=== WRITTEN TASK ===
Repeat the lines below exactly as written, please, from the line with "RECT 5.130 10.640 51.980 57.360 ;" to the line with "RECT 13.530 3.670 15.910 4.280 ;", both lines included, and no others.

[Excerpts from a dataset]
========

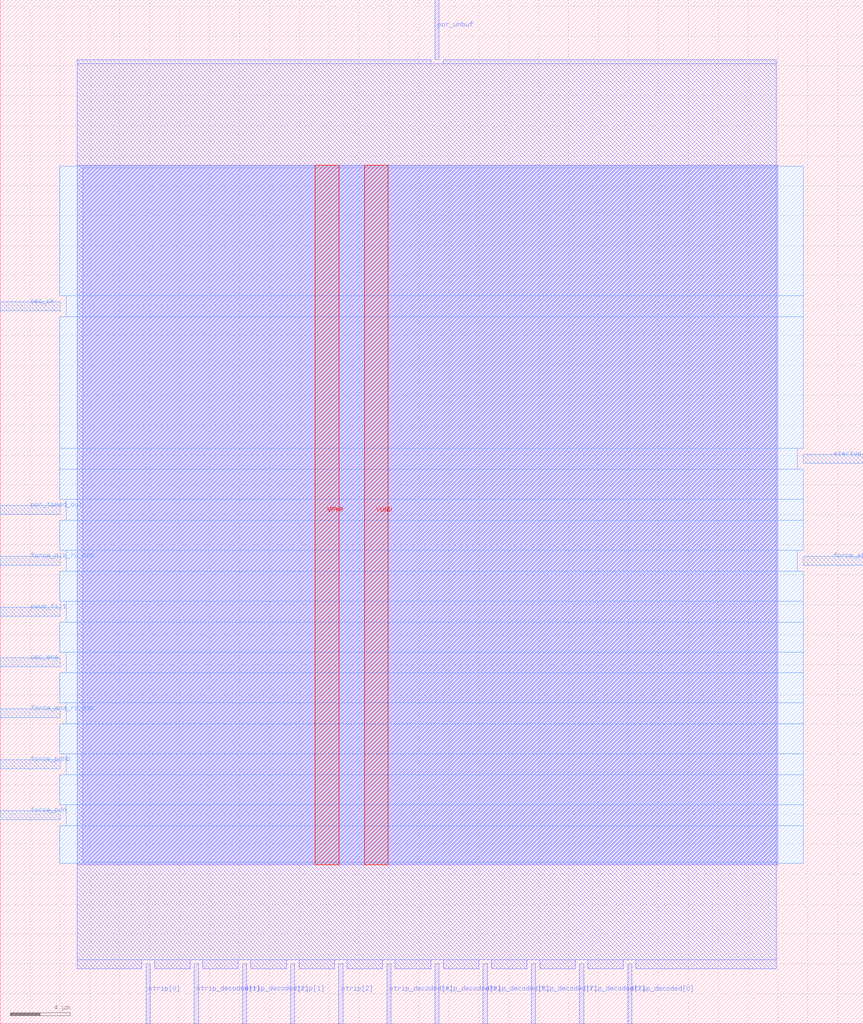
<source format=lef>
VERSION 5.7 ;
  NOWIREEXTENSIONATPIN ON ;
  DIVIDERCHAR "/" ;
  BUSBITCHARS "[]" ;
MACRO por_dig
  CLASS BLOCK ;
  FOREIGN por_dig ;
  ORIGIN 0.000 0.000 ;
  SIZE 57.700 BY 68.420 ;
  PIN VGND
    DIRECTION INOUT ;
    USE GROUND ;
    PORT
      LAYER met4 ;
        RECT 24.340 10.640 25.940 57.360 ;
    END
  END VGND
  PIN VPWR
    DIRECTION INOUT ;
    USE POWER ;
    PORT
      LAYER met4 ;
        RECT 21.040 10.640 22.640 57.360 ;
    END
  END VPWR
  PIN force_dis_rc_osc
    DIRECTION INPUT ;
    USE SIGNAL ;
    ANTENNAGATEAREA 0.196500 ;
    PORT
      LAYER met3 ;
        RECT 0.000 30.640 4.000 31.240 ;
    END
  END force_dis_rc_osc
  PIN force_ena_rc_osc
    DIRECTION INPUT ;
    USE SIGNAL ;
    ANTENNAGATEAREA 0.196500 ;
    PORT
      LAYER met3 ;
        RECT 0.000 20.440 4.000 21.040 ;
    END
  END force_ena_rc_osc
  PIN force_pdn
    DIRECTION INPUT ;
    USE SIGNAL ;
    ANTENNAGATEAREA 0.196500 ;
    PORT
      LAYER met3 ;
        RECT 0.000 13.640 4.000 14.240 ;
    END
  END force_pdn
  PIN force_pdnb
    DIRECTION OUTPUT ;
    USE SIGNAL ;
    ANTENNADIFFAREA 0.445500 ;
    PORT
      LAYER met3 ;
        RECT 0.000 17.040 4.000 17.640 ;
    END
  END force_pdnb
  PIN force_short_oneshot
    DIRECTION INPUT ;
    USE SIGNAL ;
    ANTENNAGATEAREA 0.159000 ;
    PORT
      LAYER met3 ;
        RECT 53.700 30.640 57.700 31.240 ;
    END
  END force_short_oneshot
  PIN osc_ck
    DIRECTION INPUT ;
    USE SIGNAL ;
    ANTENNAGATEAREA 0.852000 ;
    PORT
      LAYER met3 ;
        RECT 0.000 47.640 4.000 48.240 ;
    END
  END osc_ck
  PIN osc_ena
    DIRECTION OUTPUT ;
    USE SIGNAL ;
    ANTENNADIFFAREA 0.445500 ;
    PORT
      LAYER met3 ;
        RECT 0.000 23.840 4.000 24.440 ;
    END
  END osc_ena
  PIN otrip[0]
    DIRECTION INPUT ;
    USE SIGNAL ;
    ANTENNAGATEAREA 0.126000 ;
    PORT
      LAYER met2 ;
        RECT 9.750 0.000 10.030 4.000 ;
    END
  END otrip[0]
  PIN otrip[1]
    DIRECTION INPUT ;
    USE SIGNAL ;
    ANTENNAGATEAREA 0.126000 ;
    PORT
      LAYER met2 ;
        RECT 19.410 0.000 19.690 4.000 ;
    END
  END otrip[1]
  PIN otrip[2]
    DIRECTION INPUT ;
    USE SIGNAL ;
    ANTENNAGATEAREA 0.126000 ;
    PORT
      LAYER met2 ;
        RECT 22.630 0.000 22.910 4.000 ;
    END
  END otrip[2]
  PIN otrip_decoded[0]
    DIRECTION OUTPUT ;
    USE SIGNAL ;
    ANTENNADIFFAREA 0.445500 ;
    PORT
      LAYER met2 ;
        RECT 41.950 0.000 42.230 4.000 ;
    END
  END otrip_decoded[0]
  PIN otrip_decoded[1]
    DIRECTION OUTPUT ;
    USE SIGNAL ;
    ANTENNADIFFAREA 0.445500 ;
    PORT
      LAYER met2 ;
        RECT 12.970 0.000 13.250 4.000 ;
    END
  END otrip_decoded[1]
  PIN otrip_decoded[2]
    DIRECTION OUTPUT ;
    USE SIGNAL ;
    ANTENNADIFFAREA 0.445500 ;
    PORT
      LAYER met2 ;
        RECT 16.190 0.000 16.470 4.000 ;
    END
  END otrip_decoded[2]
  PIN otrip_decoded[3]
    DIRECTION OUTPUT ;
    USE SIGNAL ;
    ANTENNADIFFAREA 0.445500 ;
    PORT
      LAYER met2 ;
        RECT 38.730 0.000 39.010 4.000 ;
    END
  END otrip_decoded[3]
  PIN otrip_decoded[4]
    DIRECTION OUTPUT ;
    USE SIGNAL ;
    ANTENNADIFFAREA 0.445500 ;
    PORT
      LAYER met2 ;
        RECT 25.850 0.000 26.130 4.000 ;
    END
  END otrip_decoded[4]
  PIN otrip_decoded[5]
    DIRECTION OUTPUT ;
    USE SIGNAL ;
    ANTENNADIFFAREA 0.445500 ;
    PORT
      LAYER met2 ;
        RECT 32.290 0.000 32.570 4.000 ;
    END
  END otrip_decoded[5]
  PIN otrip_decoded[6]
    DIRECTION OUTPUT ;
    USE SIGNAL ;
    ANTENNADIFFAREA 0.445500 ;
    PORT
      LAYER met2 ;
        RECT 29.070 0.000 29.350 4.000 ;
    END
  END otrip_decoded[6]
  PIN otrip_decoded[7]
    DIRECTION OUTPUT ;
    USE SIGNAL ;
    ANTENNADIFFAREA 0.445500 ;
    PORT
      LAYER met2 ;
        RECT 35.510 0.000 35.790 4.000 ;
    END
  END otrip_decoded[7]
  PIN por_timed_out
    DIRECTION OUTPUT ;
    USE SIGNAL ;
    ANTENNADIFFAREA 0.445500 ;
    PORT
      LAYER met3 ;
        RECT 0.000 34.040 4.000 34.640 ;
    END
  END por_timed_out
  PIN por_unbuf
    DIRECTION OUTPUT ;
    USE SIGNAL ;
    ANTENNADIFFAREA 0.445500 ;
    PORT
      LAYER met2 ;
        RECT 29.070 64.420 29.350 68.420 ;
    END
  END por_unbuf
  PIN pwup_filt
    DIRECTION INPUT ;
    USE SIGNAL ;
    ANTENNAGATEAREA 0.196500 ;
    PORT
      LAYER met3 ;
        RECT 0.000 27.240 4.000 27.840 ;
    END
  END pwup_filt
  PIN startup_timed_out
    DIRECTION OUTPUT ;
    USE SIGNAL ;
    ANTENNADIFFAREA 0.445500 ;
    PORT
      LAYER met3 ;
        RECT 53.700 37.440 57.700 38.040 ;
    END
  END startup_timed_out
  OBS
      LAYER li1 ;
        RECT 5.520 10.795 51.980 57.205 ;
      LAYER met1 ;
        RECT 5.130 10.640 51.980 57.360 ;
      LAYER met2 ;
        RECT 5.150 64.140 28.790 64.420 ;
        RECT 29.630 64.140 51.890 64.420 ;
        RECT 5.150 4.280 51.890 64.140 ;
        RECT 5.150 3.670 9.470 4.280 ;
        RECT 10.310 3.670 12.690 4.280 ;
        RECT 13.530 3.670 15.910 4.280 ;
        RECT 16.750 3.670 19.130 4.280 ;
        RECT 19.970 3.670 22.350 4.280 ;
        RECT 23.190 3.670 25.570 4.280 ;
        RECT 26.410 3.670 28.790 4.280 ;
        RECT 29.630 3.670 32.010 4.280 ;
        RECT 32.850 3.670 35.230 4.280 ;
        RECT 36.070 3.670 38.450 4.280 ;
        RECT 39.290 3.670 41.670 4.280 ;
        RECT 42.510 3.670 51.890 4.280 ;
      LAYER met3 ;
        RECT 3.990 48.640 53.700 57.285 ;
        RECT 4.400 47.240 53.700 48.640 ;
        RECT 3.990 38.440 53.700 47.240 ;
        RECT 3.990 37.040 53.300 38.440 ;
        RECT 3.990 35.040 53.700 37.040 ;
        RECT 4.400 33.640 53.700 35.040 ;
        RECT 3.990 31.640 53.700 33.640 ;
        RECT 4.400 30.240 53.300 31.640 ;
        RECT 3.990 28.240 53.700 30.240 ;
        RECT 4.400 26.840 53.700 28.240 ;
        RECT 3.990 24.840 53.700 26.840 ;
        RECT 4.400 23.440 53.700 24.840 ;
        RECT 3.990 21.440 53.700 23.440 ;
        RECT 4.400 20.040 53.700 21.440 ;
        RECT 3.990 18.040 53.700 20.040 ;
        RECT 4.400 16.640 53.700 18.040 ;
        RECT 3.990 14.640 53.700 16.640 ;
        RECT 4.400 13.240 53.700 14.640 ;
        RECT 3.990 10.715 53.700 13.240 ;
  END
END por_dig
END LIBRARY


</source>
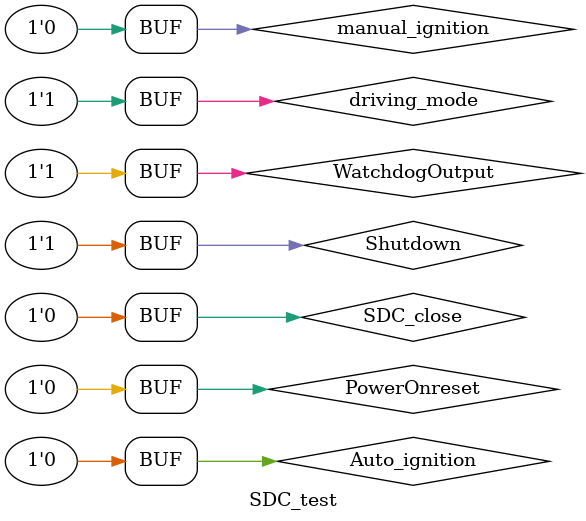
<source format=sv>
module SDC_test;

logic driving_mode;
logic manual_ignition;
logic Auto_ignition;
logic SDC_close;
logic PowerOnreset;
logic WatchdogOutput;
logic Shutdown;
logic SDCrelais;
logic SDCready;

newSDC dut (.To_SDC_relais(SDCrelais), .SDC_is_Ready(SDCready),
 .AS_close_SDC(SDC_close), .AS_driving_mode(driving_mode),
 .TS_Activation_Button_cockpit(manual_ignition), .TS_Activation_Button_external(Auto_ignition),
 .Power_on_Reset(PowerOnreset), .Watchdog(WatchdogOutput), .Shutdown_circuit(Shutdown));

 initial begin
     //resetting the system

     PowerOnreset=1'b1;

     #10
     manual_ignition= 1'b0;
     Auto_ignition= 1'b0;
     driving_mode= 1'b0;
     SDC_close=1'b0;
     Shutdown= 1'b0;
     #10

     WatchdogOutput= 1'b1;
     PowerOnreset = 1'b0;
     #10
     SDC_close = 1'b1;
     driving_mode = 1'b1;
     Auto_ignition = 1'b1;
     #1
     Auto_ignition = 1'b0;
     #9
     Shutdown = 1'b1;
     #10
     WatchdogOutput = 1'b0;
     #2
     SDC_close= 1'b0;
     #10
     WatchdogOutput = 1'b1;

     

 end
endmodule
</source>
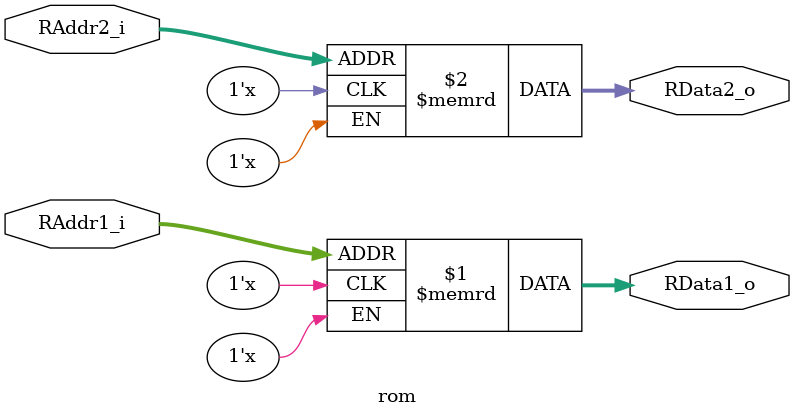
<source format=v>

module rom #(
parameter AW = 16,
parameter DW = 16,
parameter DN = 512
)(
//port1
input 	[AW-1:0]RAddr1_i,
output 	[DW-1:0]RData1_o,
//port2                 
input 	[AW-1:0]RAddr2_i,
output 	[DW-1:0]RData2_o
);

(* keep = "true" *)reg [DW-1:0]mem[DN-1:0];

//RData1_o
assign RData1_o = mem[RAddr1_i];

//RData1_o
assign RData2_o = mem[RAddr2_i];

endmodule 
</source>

========

=== WRITTEN SOLUTION ===
        RECT 5.130 10.640 51.980 57.360 ;
      LAYER met2 ;
        RECT 5.150 64.140 28.790 64.420 ;
        RECT 29.630 64.140 51.890 64.420 ;
        RECT 5.150 4.280 51.890 64.140 ;
        RECT 5.150 3.670 9.470 4.280 ;
        RECT 10.310 3.670 12.690 4.280 ;
        RECT 13.530 3.670 15.910 4.280 ;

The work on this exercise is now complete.